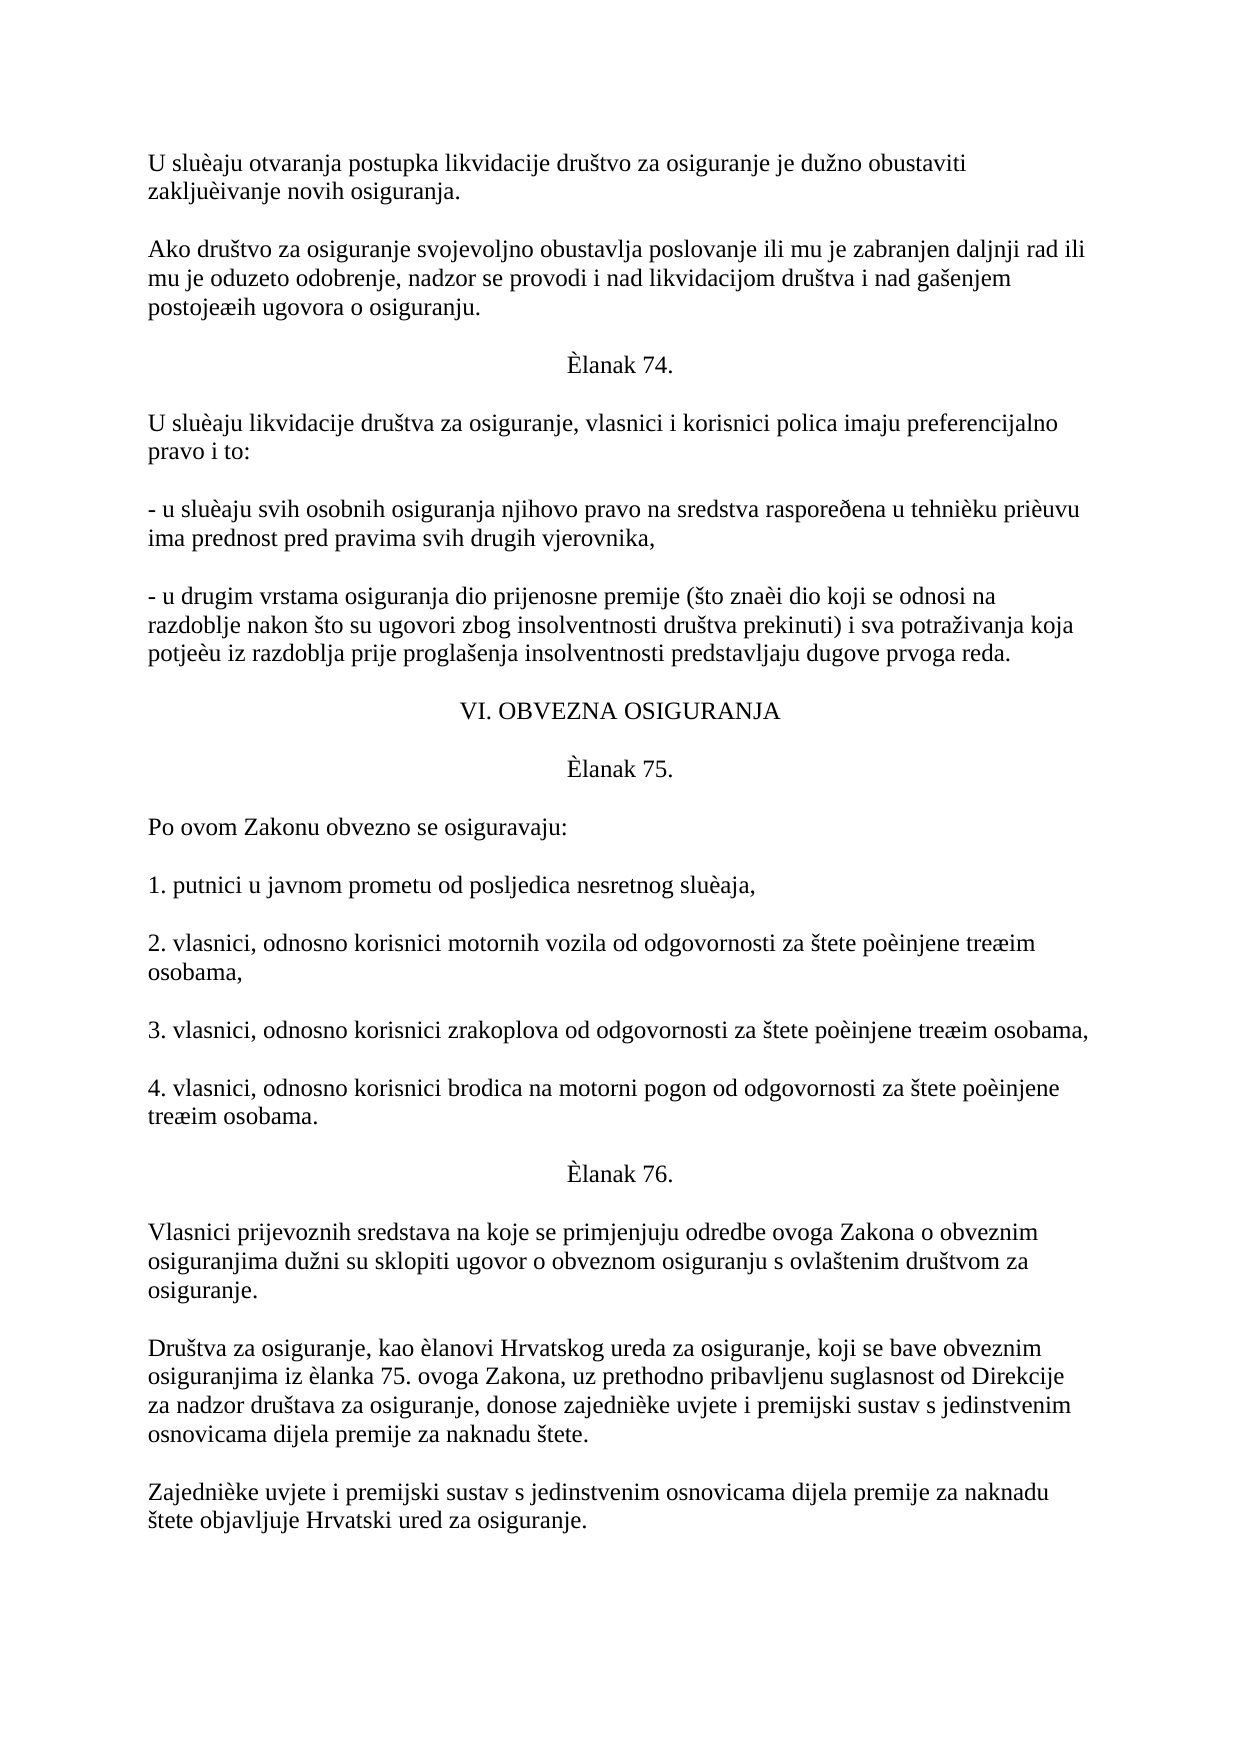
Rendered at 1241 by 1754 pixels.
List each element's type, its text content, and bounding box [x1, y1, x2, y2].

text - u sluèaju svih osobnih osiguranja njihovo pravo na sredstva rasporeðena u tehnièku prièuvu ima prednost pred pravima svih drugih vjerovnika, [148, 494, 1093, 552]
text Èlanak 75. [148, 754, 1093, 783]
text Društva za osiguranje, kao èlanovi Hrvatskog ureda za osiguranje, koji se bave obveznim osiguranjima iz èlanka 75. ovoga Zakona, uz prethodno pribavljenu suglasnost od Direkcije za nadzor društava za osiguranje, donose zajednièke uvjete i premijski sustav s jedinstvenim osnovicama dijela premije za naknadu štete. [148, 1333, 1093, 1448]
text 1. putnici u javnom prometu od posljedica nesretnog sluèaja, [148, 870, 1093, 899]
text Ako društvo za osiguranje svojevoljno obustavlja poslovanje ili mu je zabranjen daljnji rad ili mu je oduzeto odobrenje, nadzor se provodi i nad likvidacijom društva i nad gašenjem postojeæih ugovora o osiguranju. [148, 234, 1093, 321]
text Èlanak 74. [148, 350, 1093, 378]
text U sluèaju likvidacije društva za osiguranje, vlasnici i korisnici polica imaju preferencijalno pravo i to: [148, 408, 1093, 465]
text Èlanak 76. [148, 1159, 1093, 1188]
text U sluèaju otvaranja postupka likvidacije društvo za osiguranje je dužno obustaviti zakljuèivanje novih osiguranja. [148, 148, 1093, 205]
text - u drugim vrstama osiguranja dio prijenosne premije (što znaèi dio koji se odnosi na razdoblje nakon što su ugovori zbog insolventnosti društva prekinuti) i sva potraživanja koja potjeèu iz razdoblja prije proglašenja insolventnosti predstavljaju dugove prvoga reda. [148, 581, 1093, 667]
text VI. OBVEZNA OSIGURANJA [148, 696, 1093, 725]
text Zajednièke uvjete i premijski sustav s jedinstvenim osnovicama dijela premije za naknadu štete objavljuje Hrvatski ured za osiguranje. [148, 1477, 1093, 1534]
text Po ovom Zakonu obvezno se osiguravaju: [148, 812, 1093, 841]
text 2. vlasnici, odnosno korisnici motornih vozila od odgovornosti za štete poèinjene treæim osobama, [148, 928, 1093, 986]
text Vlasnici prijevoznih sredstava na koje se primjenjuju odredbe ovoga Zakona o obveznim osiguranjima dužni su sklopiti ugovor o obveznom osiguranju s ovlaštenim društvom za osiguranje. [148, 1217, 1093, 1303]
text 4. vlasnici, odnosno korisnici brodica na motorni pogon od odgovornosti za štete poèinjene treæim osobama. [148, 1073, 1093, 1130]
text 3. vlasnici, odnosno korisnici zrakoplova od odgovornosti za štete poèinjene treæim osobama, [148, 1015, 1093, 1043]
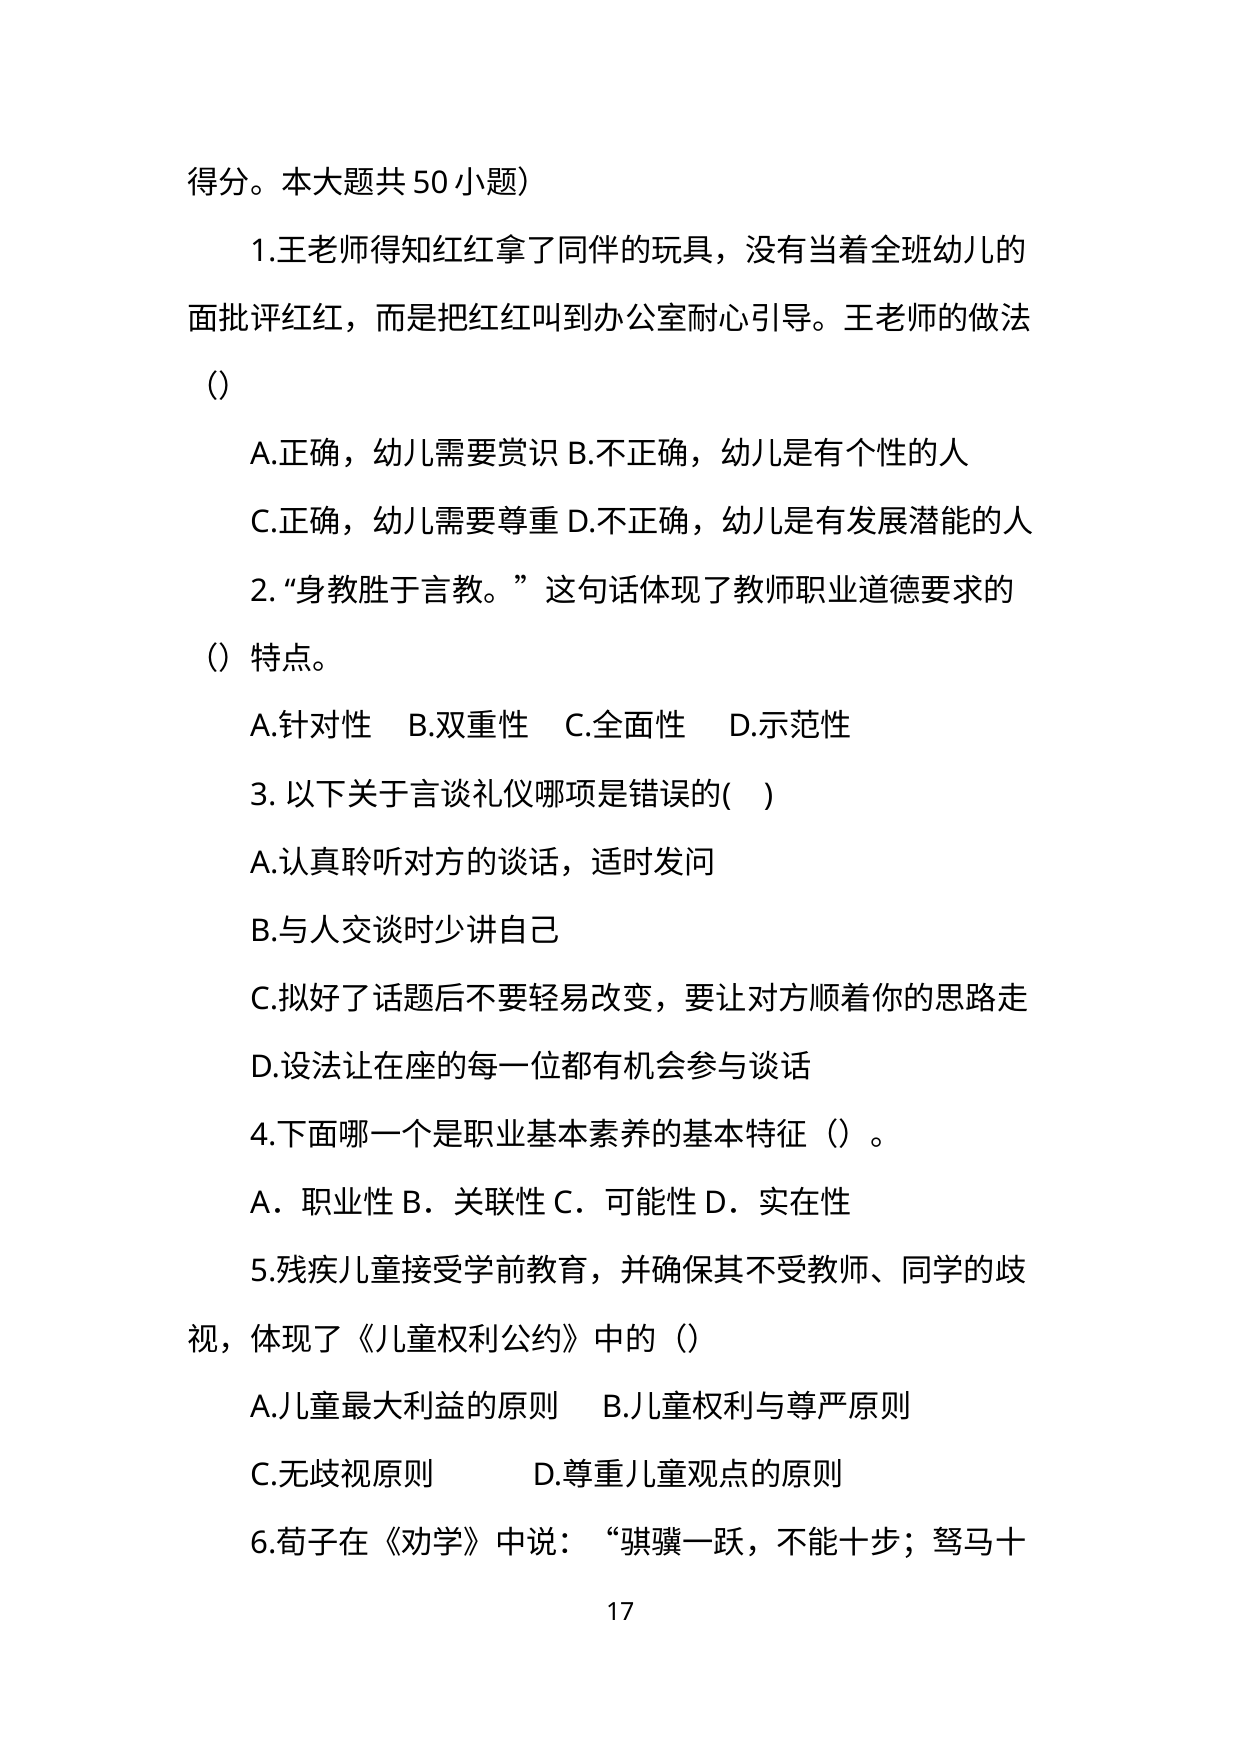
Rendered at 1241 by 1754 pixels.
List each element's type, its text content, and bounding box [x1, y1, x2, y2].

**ABOUT THIS EXERCISE**
What you hand back should match the listing exactly, except that no pictures appear.

**EXERCISE ANSWER**
Rendered at 1241 by 1754 pixels.
List each element's type, its text content, and bounding box [x1, y1, x2, y2].

text - u sluèaju svih osobnih osiguranja njihovo pravo na sredstva rasporeðena u tehnièku prièuvu ima prednost pred pravima svih drugih vjerovnika, [148, 494, 1093, 552]
text Èlanak 75. [148, 754, 1093, 783]
text Društva za osiguranje, kao èlanovi Hrvatskog ureda za osiguranje, koji se bave obveznim osiguranjima iz èlanka 75. ovoga Zakona, uz prethodno pribavljenu suglasnost od Direkcije za nadzor društava za osiguranje, donose zajednièke uvjete i premijski sustav s jedinstvenim osnovicama dijela premije za naknadu štete. [148, 1333, 1093, 1448]
text 1. putnici u javnom prometu od posljedica nesretnog sluèaja, [148, 870, 1093, 899]
text Ako društvo za osiguranje svojevoljno obustavlja poslovanje ili mu je zabranjen daljnji rad ili mu je oduzeto odobrenje, nadzor se provodi i nad likvidacijom društva i nad gašenjem postojeæih ugovora o osiguranju. [148, 234, 1093, 321]
text Èlanak 74. [148, 350, 1093, 378]
text U sluèaju likvidacije društva za osiguranje, vlasnici i korisnici polica imaju preferencijalno pravo i to: [148, 408, 1093, 465]
text Èlanak 76. [148, 1159, 1093, 1188]
text U sluèaju otvaranja postupka likvidacije društvo za osiguranje je dužno obustaviti zakljuèivanje novih osiguranja. [148, 148, 1093, 205]
text - u drugim vrstama osiguranja dio prijenosne premije (što znaèi dio koji se odnosi na razdoblje nakon što su ugovori zbog insolventnosti društva prekinuti) i sva potraživanja koja potjeèu iz razdoblja prije proglašenja insolventnosti predstavljaju dugove prvoga reda. [148, 581, 1093, 667]
text VI. OBVEZNA OSIGURANJA [148, 696, 1093, 725]
text Zajednièke uvjete i premijski sustav s jedinstvenim osnovicama dijela premije za naknadu štete objavljuje Hrvatski ured za osiguranje. [148, 1477, 1093, 1534]
text Po ovom Zakonu obvezno se osiguravaju: [148, 812, 1093, 841]
text 2. vlasnici, odnosno korisnici motornih vozila od odgovornosti za štete poèinjene treæim osobama, [148, 928, 1093, 986]
text Vlasnici prijevoznih sredstava na koje se primjenjuju odredbe ovoga Zakona o obveznim osiguranjima dužni su sklopiti ugovor o obveznom osiguranju s ovlaštenim društvom za osiguranje. [148, 1217, 1093, 1303]
text 4. vlasnici, odnosno korisnici brodica na motorni pogon od odgovornosti za štete poèinjene treæim osobama. [148, 1073, 1093, 1130]
text 3. vlasnici, odnosno korisnici zrakoplova od odgovornosti za štete poèinjene treæim osobama, [148, 1015, 1093, 1043]
Rendered at 1241 by 1754 pixels.
List each element's type, its text content, and bounding box [x1, y1, x2, y2].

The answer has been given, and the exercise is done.